The Sea Organ (Morske orgulje) is an architectural sound installation designed by Croatian architect Nikola Bašić and inaugurated in 2005 on the waterfront of Zadar, Croatia. It is a passive, site-specific instrument that produces sound through the natural motion of the sea.
The system is composed of thirty-five polyethylene pipes of varying lengths and diameters, carefully tuned to specific diatonic chords. The pipes are embedded horizontally into the structure, each connected to a resonant cavity — a sealed chamber that amplifies the air pressure variations generated by the movement of the sea.
The mechanism relies solely on the motion of the Adriatic Sea. As waves lap against the submerged openings of the organ, they push columns of water into the lower part of the system. This in turn compresses the air within the connected pipes, forcing it through narrow slits that function much like the mouthpiece of a traditional pipe organ. As the compressed air escapes into the upper chamber, it produces a tone that resonates in the cavity above. No electronics or motors are involved; the instrument is entirely passive, activated only by the sea's own energy.

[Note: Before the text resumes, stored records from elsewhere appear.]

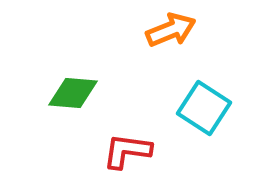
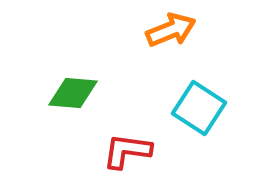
cyan square: moved 5 px left
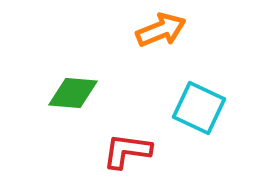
orange arrow: moved 10 px left
cyan square: rotated 8 degrees counterclockwise
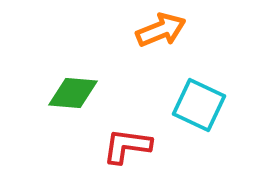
cyan square: moved 3 px up
red L-shape: moved 5 px up
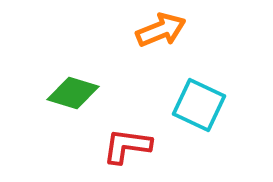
green diamond: rotated 12 degrees clockwise
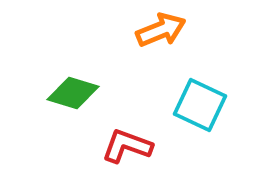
cyan square: moved 1 px right
red L-shape: rotated 12 degrees clockwise
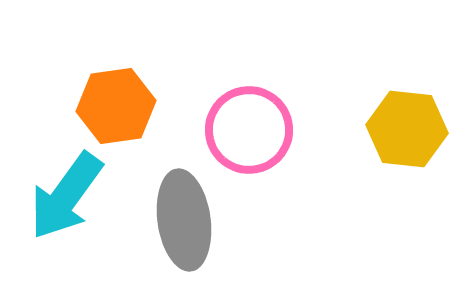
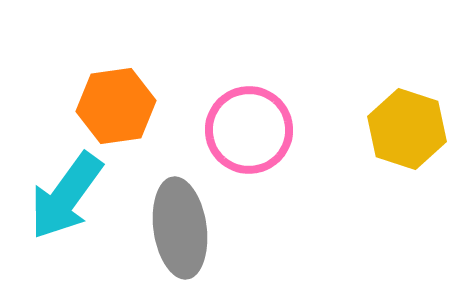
yellow hexagon: rotated 12 degrees clockwise
gray ellipse: moved 4 px left, 8 px down
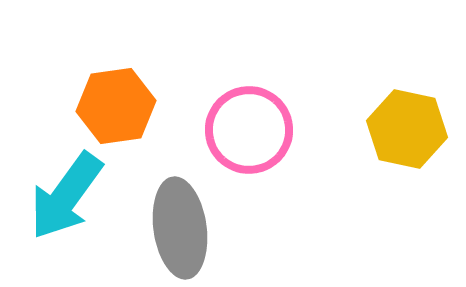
yellow hexagon: rotated 6 degrees counterclockwise
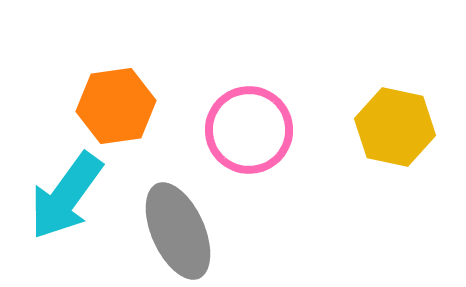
yellow hexagon: moved 12 px left, 2 px up
gray ellipse: moved 2 px left, 3 px down; rotated 16 degrees counterclockwise
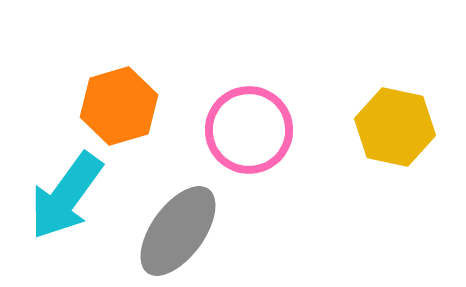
orange hexagon: moved 3 px right; rotated 8 degrees counterclockwise
gray ellipse: rotated 60 degrees clockwise
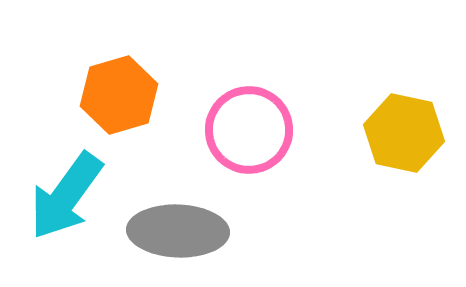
orange hexagon: moved 11 px up
yellow hexagon: moved 9 px right, 6 px down
gray ellipse: rotated 56 degrees clockwise
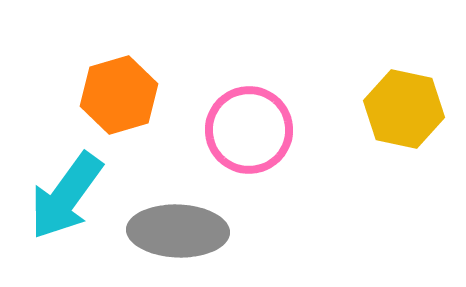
yellow hexagon: moved 24 px up
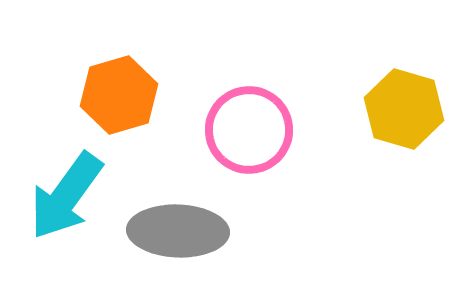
yellow hexagon: rotated 4 degrees clockwise
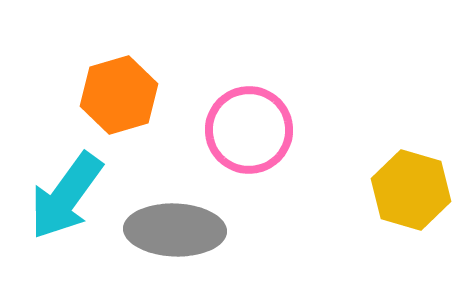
yellow hexagon: moved 7 px right, 81 px down
gray ellipse: moved 3 px left, 1 px up
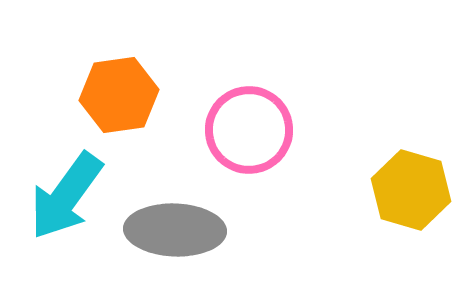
orange hexagon: rotated 8 degrees clockwise
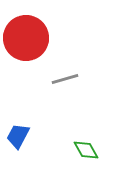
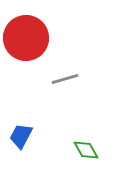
blue trapezoid: moved 3 px right
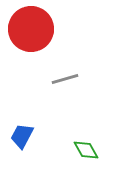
red circle: moved 5 px right, 9 px up
blue trapezoid: moved 1 px right
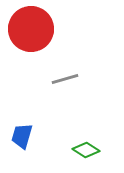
blue trapezoid: rotated 12 degrees counterclockwise
green diamond: rotated 28 degrees counterclockwise
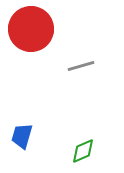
gray line: moved 16 px right, 13 px up
green diamond: moved 3 px left, 1 px down; rotated 56 degrees counterclockwise
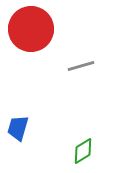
blue trapezoid: moved 4 px left, 8 px up
green diamond: rotated 8 degrees counterclockwise
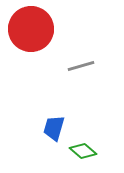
blue trapezoid: moved 36 px right
green diamond: rotated 72 degrees clockwise
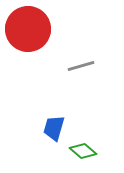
red circle: moved 3 px left
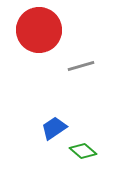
red circle: moved 11 px right, 1 px down
blue trapezoid: rotated 40 degrees clockwise
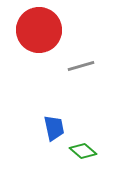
blue trapezoid: rotated 112 degrees clockwise
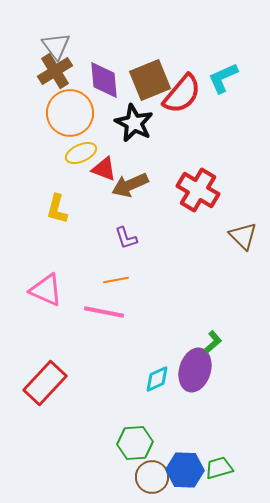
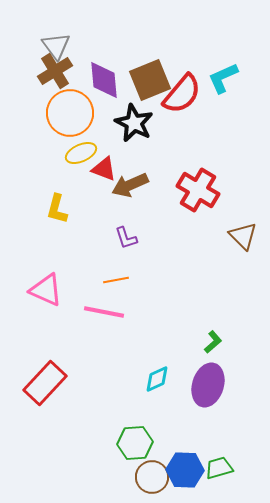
purple ellipse: moved 13 px right, 15 px down
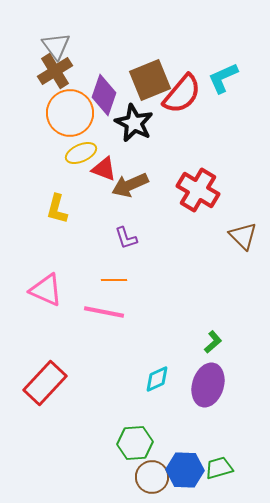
purple diamond: moved 15 px down; rotated 24 degrees clockwise
orange line: moved 2 px left; rotated 10 degrees clockwise
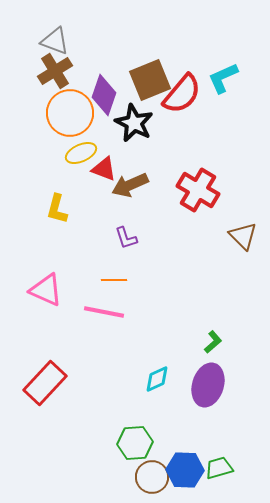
gray triangle: moved 1 px left, 5 px up; rotated 32 degrees counterclockwise
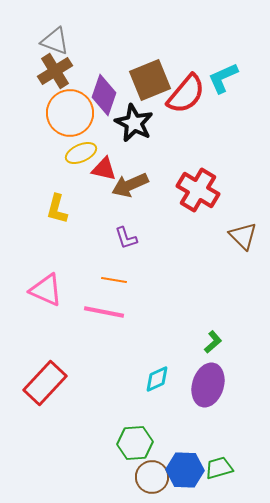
red semicircle: moved 4 px right
red triangle: rotated 8 degrees counterclockwise
orange line: rotated 10 degrees clockwise
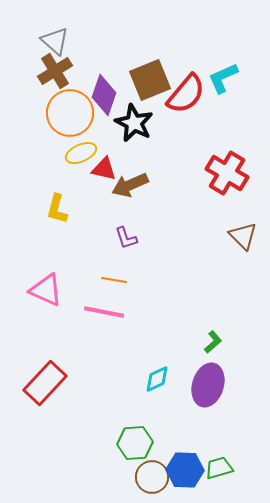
gray triangle: rotated 20 degrees clockwise
red cross: moved 29 px right, 17 px up
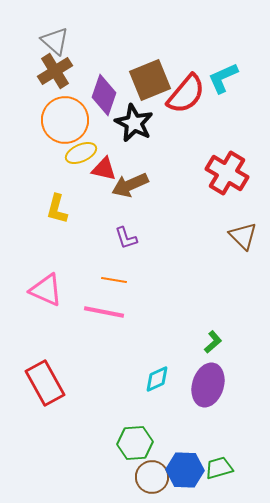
orange circle: moved 5 px left, 7 px down
red rectangle: rotated 72 degrees counterclockwise
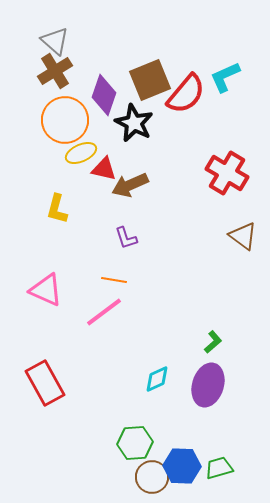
cyan L-shape: moved 2 px right, 1 px up
brown triangle: rotated 8 degrees counterclockwise
pink line: rotated 48 degrees counterclockwise
blue hexagon: moved 3 px left, 4 px up
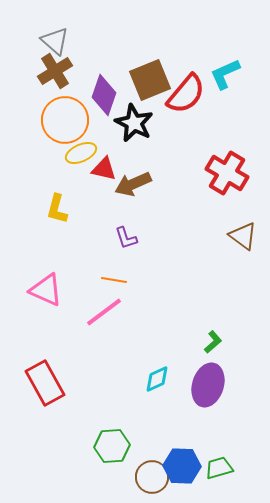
cyan L-shape: moved 3 px up
brown arrow: moved 3 px right, 1 px up
green hexagon: moved 23 px left, 3 px down
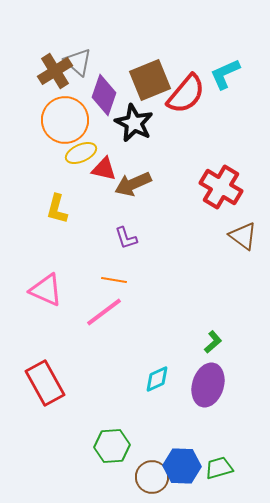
gray triangle: moved 23 px right, 21 px down
red cross: moved 6 px left, 14 px down
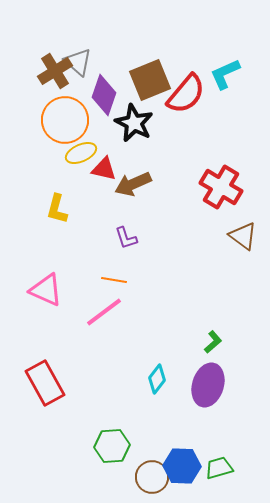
cyan diamond: rotated 28 degrees counterclockwise
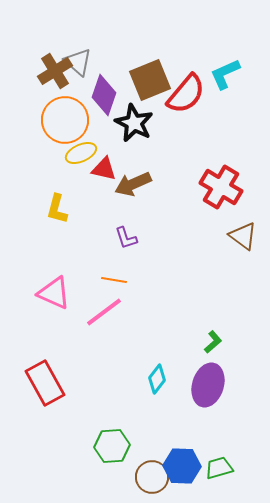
pink triangle: moved 8 px right, 3 px down
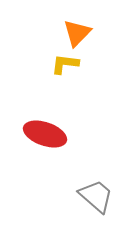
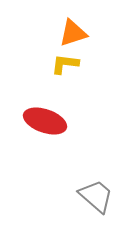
orange triangle: moved 4 px left; rotated 28 degrees clockwise
red ellipse: moved 13 px up
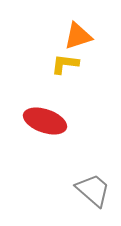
orange triangle: moved 5 px right, 3 px down
gray trapezoid: moved 3 px left, 6 px up
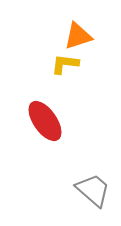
red ellipse: rotated 36 degrees clockwise
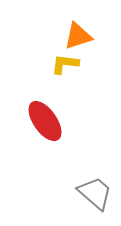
gray trapezoid: moved 2 px right, 3 px down
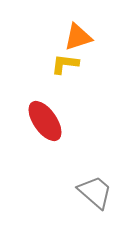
orange triangle: moved 1 px down
gray trapezoid: moved 1 px up
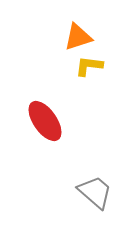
yellow L-shape: moved 24 px right, 2 px down
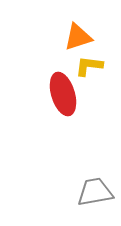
red ellipse: moved 18 px right, 27 px up; rotated 18 degrees clockwise
gray trapezoid: rotated 51 degrees counterclockwise
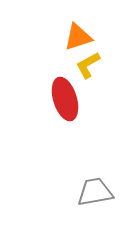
yellow L-shape: moved 1 px left, 1 px up; rotated 36 degrees counterclockwise
red ellipse: moved 2 px right, 5 px down
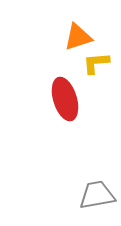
yellow L-shape: moved 8 px right, 2 px up; rotated 24 degrees clockwise
gray trapezoid: moved 2 px right, 3 px down
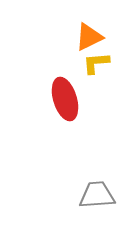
orange triangle: moved 11 px right; rotated 8 degrees counterclockwise
gray trapezoid: rotated 6 degrees clockwise
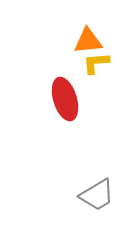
orange triangle: moved 1 px left, 4 px down; rotated 20 degrees clockwise
gray trapezoid: rotated 153 degrees clockwise
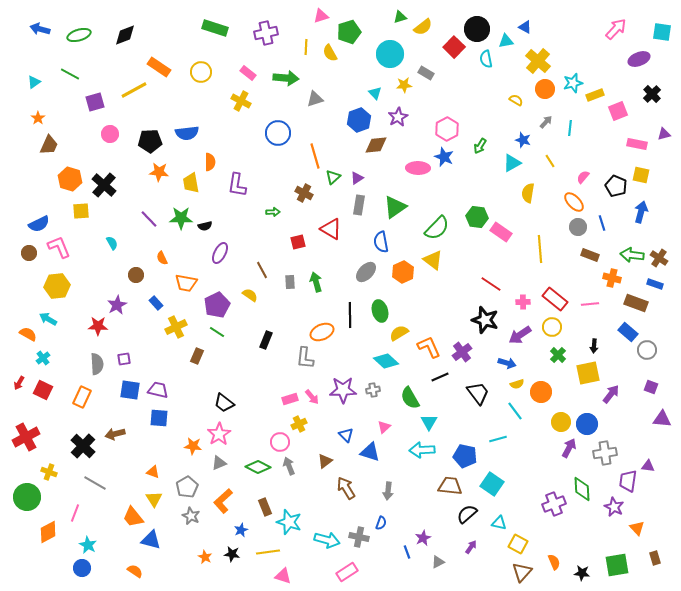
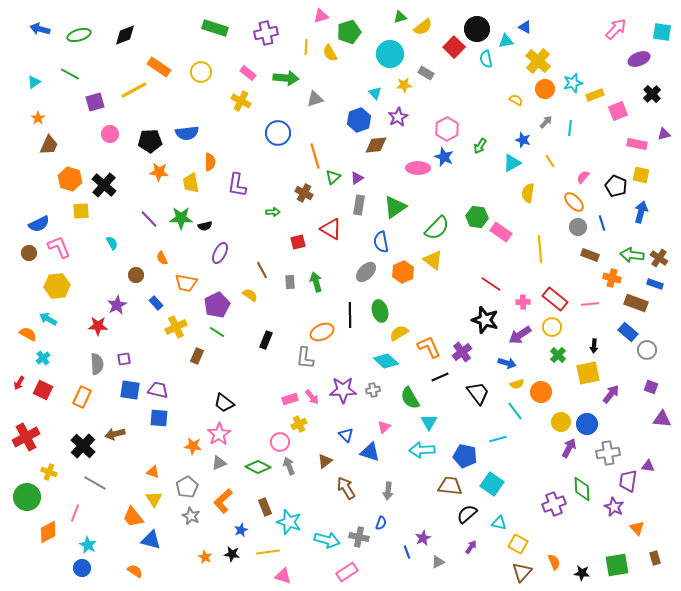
gray cross at (605, 453): moved 3 px right
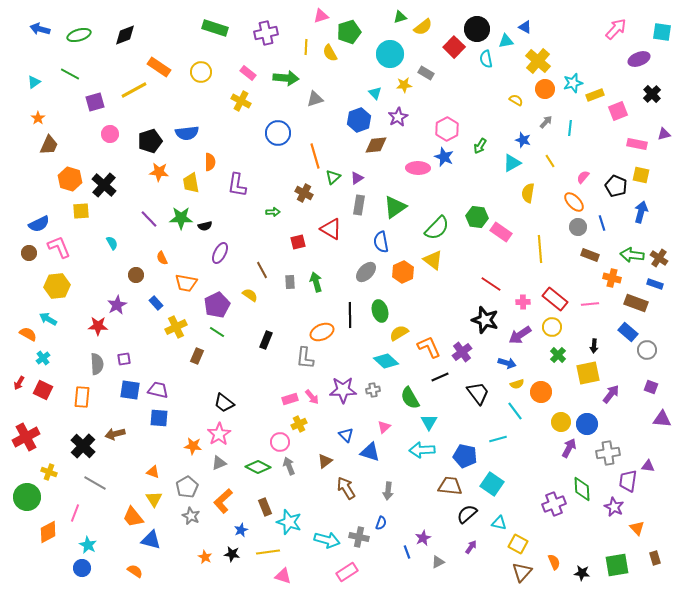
black pentagon at (150, 141): rotated 15 degrees counterclockwise
orange rectangle at (82, 397): rotated 20 degrees counterclockwise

The result is a continuous, organic soundscape shaped by the rhythms of the sea itself. The organ produces a low, meditative drone interspersed with airy tonal bursts. Because the instrument responds directly to the sea's behavior, the sonic output is ever-changing: soft and ambient on calm days, more dramatic and percussive during rougher tides. The tuning system, based on diatonic scales, ensures that the resulting harmonies are gentle and consonant, even when the sea behaves unpredictably.
I recorded using two hydraphones and two 8040 cardioid microphone with a Schneider disk.